Best Practices for Part Features

Are you wondering how broad your flanges should be? Is it possible to avoid a tab tearing or cracking? Part features such as bends, tabs, holes, and joints sync with or oppose your original design. In the Machine Design article, Vyas provides a solid introduction tot his concept.

  • Bend theory consists of guidelines on when to weld versus when to bend according to a recent article in The Fabricator. It also addresses the way to anticipate and ensure tears having bend relief cuts do not happen, and knowing which forming method is the best for the inside bend radius. Then it determines how wide a flange can be relative to the sheet thickness.
  • Metal also has a grain, much like paper and fabric. It may be easier to bend or fold parallel to the grain, but in metals, this risks cracking at the bends. It results in a weaker and less durable part. According to Machine Design, the approach to recommend is to form lugs at an angle less than 45 degrees towards or perpendicular to the grain direction.
  • Fasteners use holes to align components and provide access (in some cases). When the placement or dimensions of a hole are significant, ensure you have considered where it will be relative to bends, edges, and other features. Take the example of a hole too close to the edge that will stretch or tear if the metal surrounding it is not thick or strong enough. Similarly, the punch touching the material will draw some of the material in as it shears, penetrating the material. The material then distorts the area around the hole. This effect is more apparent if the sheet has many small perforations.

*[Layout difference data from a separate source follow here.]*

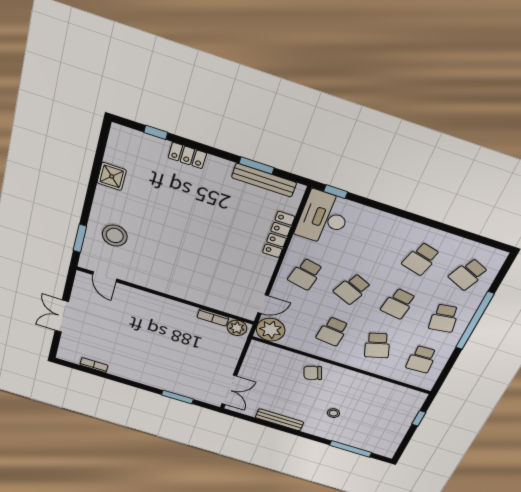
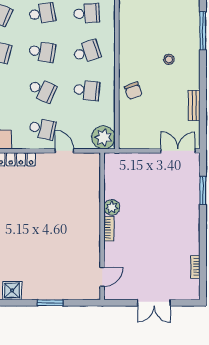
stool: (115, 236) -> (61, 278), removed
window: (80, 238) -> (50, 303), moved
door: (263, 304) -> (64, 151), moved
bookcase: (213, 317) -> (109, 229), moved
plant: (237, 328) -> (112, 207), moved
bench: (279, 420) -> (194, 106), width x0.73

How High (or Low) Can You Go?

According to the Machine Design article, tolerances refer to the total quantity by which a feature’s dimensions are permitted to vary. They are much like a standard deviation ranging between minimum and maximum numerical values. An example is saying a hole must sit between 0.7500 and 0.7549 cm from the edge of the sheet.

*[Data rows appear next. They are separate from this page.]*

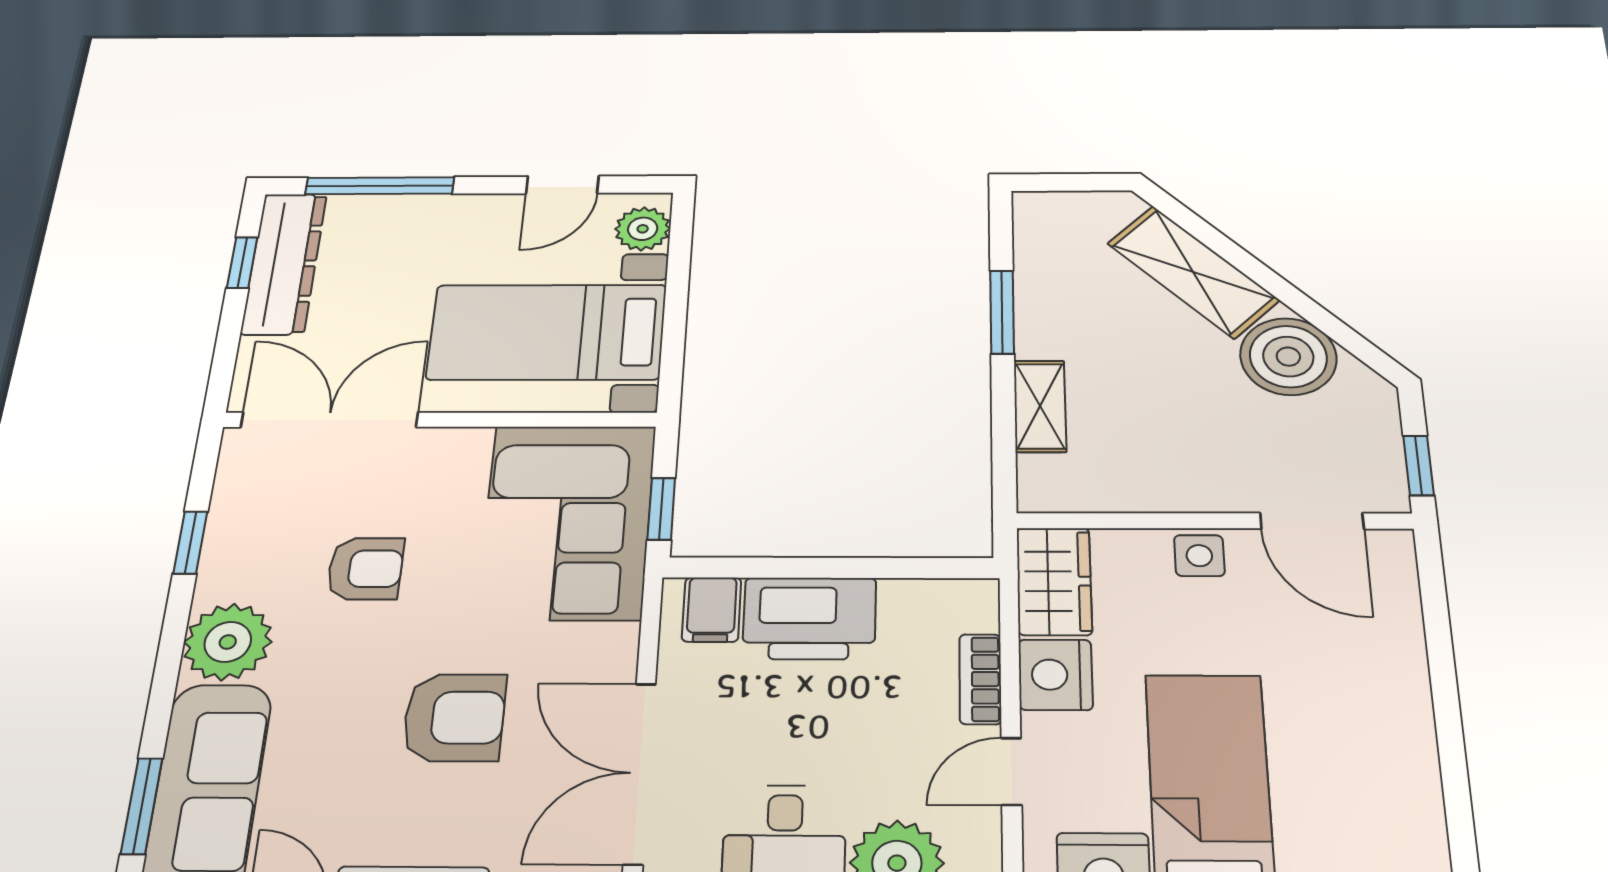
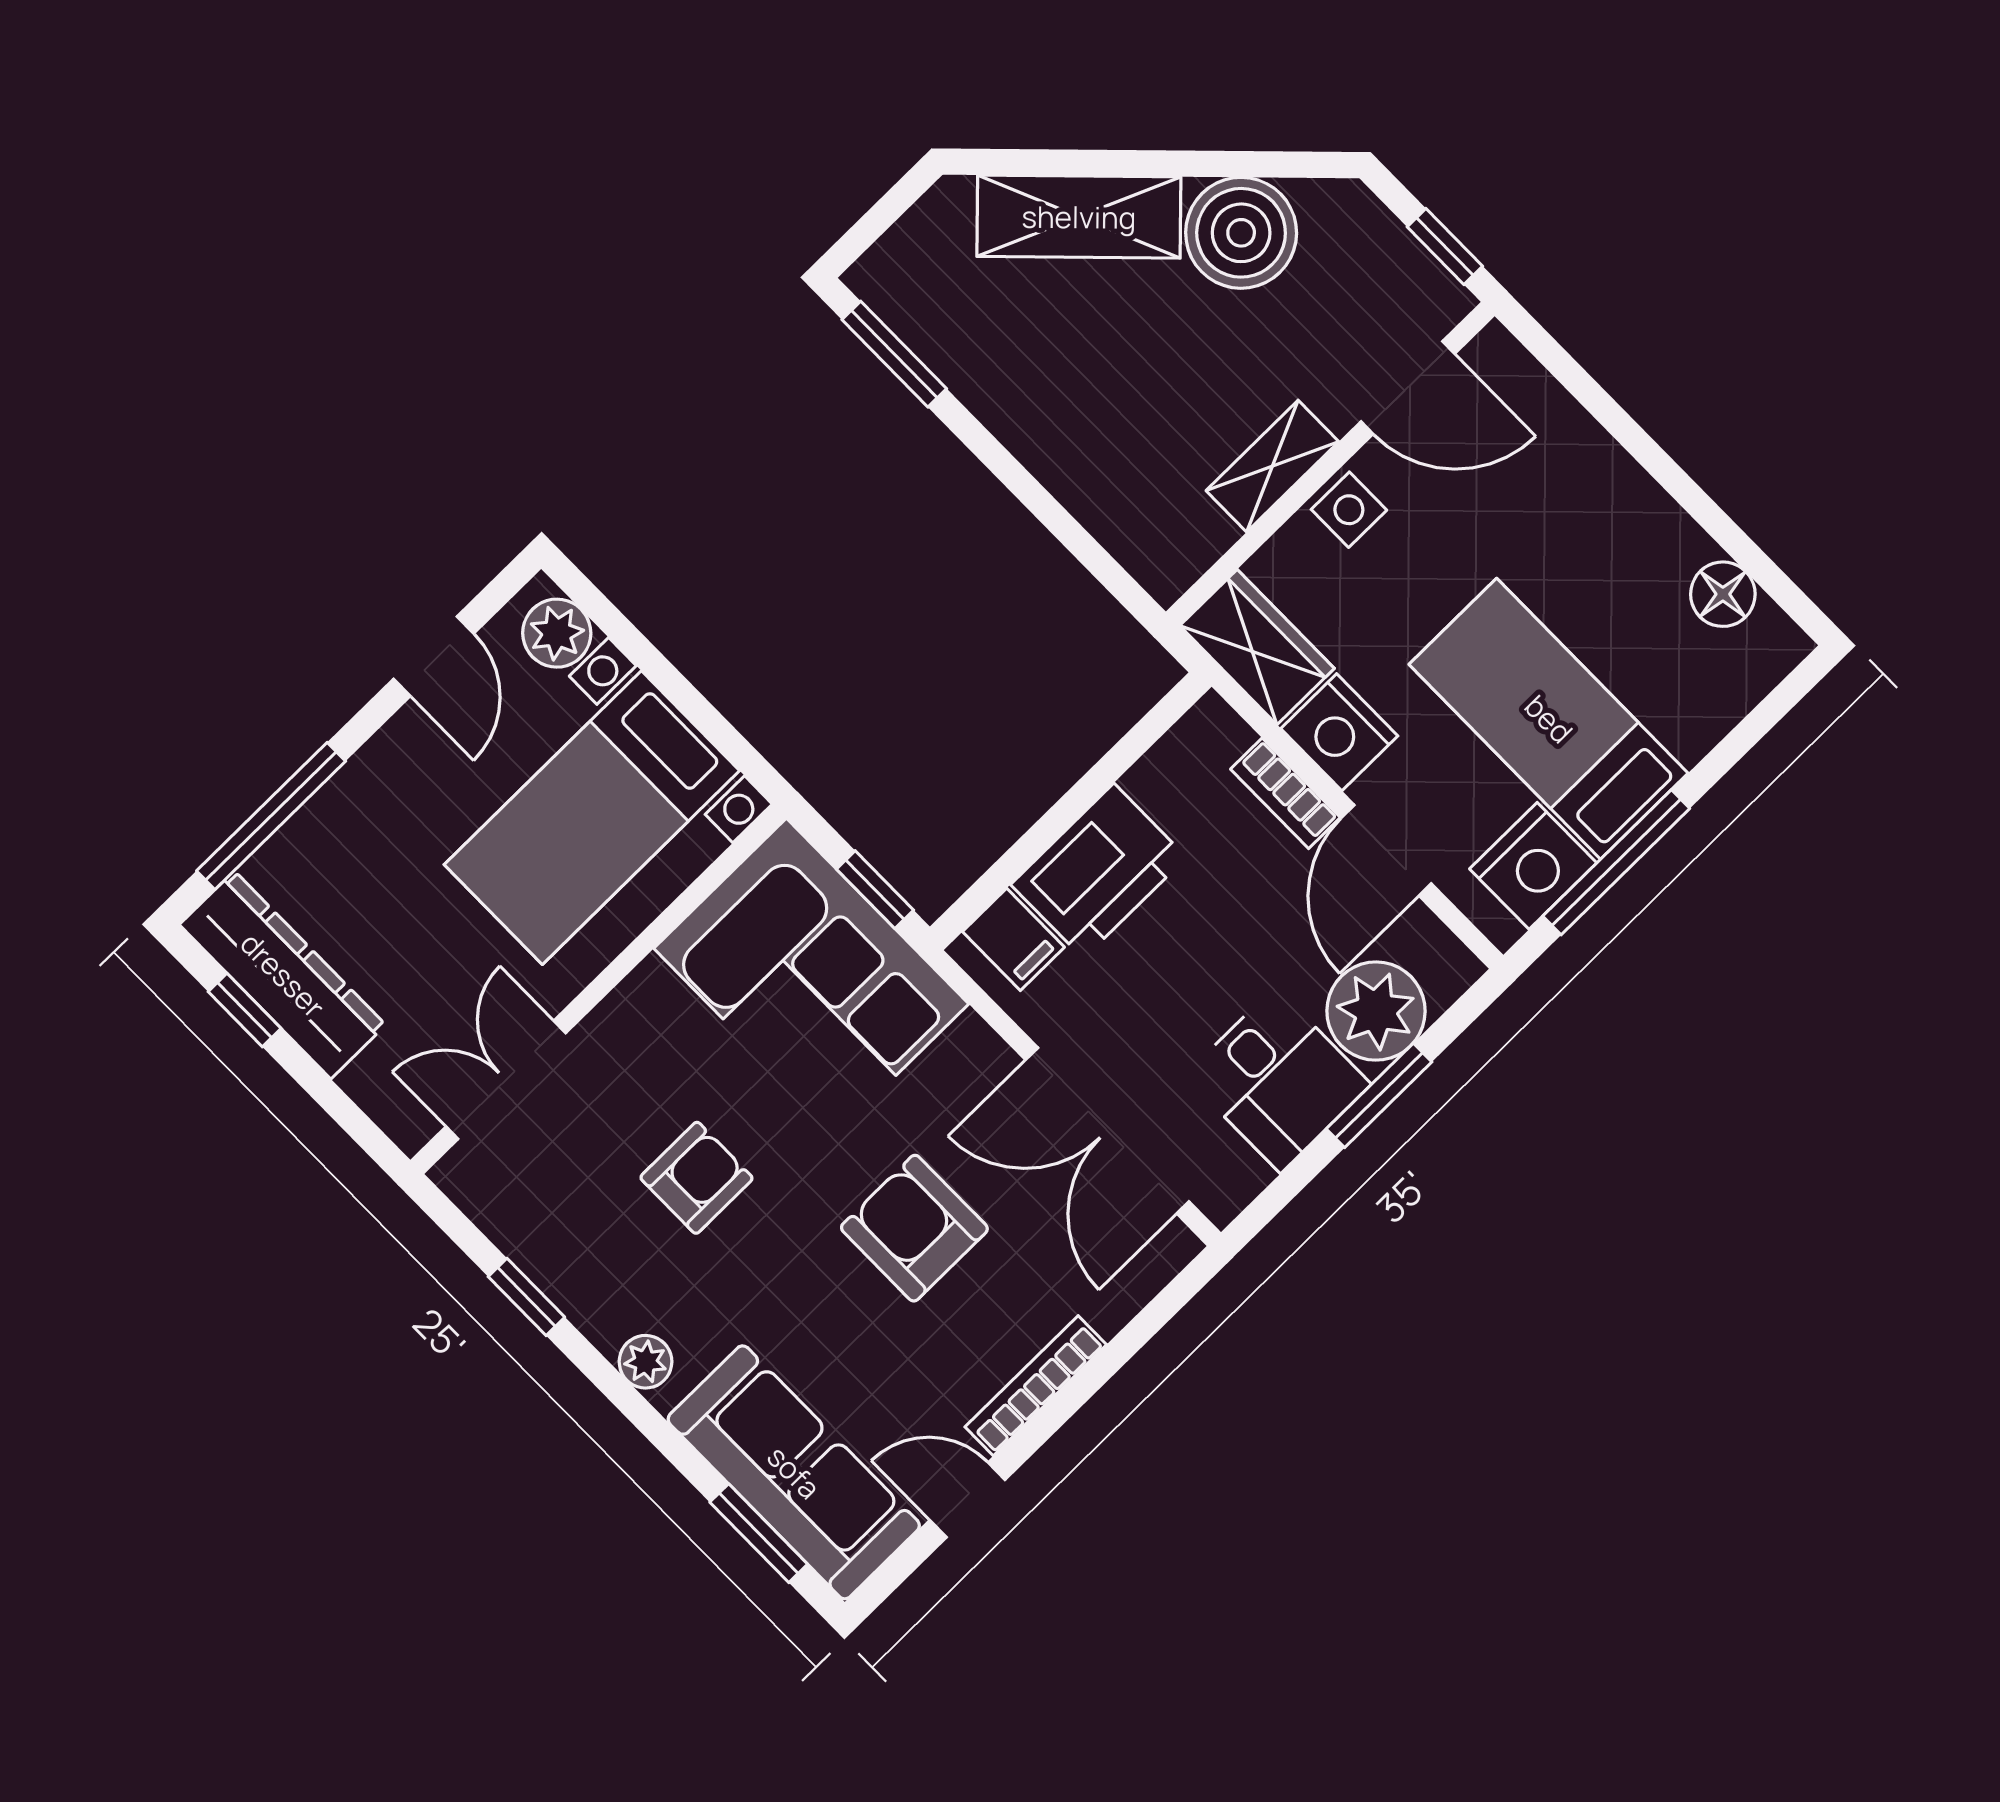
window: (1002, 312) -> (894, 354), moved
shelving: (1040, 406) -> (1272, 466), moved, turned 90
double door: (329, 420) -> (506, 1080), width x0.73
plant: (228, 642) -> (646, 1362), width x0.53, depth x0.53
armchair: (454, 717) -> (914, 1228), turned -90
door: (1011, 771) -> (1387, 850), width x1.38
floor lamp: (1416, 819) -> (1723, 594), added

It helps the designer and the manufacturer to specify tolerance values with all dimensions. The designer uses these values to eliminate ambiguity in fabrication and to tell the technician that the dimensions of a feature are crucial to the finished part.

On the other hand, the technician depends on tolerances to guarantee the part is correct at manufacture.

Connecting All the Dots

According to a recent article in Appliance Design, if it is tricky to assemble, then even the best-looking streamlined part with holes in perfect positions is a colossal waste. A way to simplify assembly is to reduce part count. Fewer parts suggest the following:

  • fewer drawings to keep straight,
  • fewer problems with tolerance,
  • fewer tools,
  • fewer bugs,
  • fewer fixtures,
  • fewer assembly stations and equipment,
  • less requirement for assembly labor,
  • less complicated overall supply chain.

A separate technique to error-proof is to build in holes, tabs, notches, and several other visual cues. These assist the technician in lining up pieces and ensure there is only one way to assemble a part. The latter is especially true with tabs.

Tabs can reduce the need for fixturing before welding if their placing is such that the part holds together temporarily. Assembly is easier for the technician if you include such features in your part design. Assembly will also be faster for your schedule.
Know that there is always the possibility of a better design. Grant Hagedorn in a recent Fabricator article summarized that reducing, simplifying, and mistake-proofing shop floor processes ensure dramatic cost reductions. The way this happens is through greater efficiency. He calls it the goal of good sheet metal design. Where a new design removes welding but makes the bending process quite complicated, the process is in reverse.


Designing for manufacturing is a highly relevant aspect of reducing total costs during product development. Understanding the issues, manufacturers face during production and what they are interested in will improve parts design in a way that prevents conflicts when a product is at that stage in its lifecycle.